Regime democrático na constituição de 1988
Em contraste com a democracia direta dos antigos, de índole coletivista e indiferente aos direitos subjetivos, marcada por instabilidade política e populismo nas deliberações, a democracia representativa dos modernos é um modo de aprimoramento do próprio ideal democrático. Diante de nações com grande extensão territorial e de uma sociedade com enorme contingente populacional, a representatividade consegue aliar a modernidade social na qual se forma o Estado com a soberania enquanto poder popular[1]. Por meio dela, a noção de mandato foge da contratualística clássica – mandato imperativo – e ganha força enquanto autorização aos eleitos para que exerçam a arte de bem governar, com autonomia e responsabilidade, levando em consideração a complexidade das questões políticas e as exigências de busca de entendimentos.

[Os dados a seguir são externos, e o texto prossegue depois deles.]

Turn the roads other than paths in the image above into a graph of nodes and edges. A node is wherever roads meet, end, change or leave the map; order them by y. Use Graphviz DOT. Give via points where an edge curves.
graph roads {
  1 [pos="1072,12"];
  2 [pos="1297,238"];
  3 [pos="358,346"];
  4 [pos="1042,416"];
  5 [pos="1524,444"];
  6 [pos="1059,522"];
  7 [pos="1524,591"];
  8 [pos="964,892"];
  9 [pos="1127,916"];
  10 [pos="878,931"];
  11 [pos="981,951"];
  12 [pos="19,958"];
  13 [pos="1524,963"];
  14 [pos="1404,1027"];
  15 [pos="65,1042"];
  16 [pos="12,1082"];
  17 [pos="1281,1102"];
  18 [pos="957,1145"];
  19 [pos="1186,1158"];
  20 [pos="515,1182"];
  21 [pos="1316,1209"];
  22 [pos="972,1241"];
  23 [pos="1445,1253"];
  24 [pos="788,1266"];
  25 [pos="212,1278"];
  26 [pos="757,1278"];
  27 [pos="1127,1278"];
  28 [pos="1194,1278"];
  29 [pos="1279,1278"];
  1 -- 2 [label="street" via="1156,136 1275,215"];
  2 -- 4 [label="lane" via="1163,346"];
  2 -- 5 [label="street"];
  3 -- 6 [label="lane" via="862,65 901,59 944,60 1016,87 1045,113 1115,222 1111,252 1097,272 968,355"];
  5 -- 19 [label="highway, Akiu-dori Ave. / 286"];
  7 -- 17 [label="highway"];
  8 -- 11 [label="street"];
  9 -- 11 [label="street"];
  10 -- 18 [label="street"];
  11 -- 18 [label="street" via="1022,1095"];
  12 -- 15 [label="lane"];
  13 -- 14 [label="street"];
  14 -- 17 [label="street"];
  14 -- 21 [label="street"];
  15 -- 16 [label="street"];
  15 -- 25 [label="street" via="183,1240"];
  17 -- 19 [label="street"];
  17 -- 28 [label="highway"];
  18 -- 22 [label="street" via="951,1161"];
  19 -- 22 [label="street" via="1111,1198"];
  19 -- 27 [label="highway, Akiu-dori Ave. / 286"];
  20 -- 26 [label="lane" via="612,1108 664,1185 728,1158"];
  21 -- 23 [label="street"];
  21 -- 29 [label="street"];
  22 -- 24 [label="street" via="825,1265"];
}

Essa é, sem dúvida, a primeira face do regime democrático brasileiro. Contudo, para evitar excessivo distanciamento e não recair na concepção de que a soberania popular emana do povo, mas não seria por ele (povo) exercida, a Constituição de 1988, em seu art. 1º, parágrafo único, propõe a conjugação da representação com mecanismos de democracia direta, manifestando com toda força o princípio fundamental do nosso Estado Democrático de Direito: “todo poder emana do povo, que o exerce por meio de representantes eleitos ou diretamente, nos termos desta Constituição”.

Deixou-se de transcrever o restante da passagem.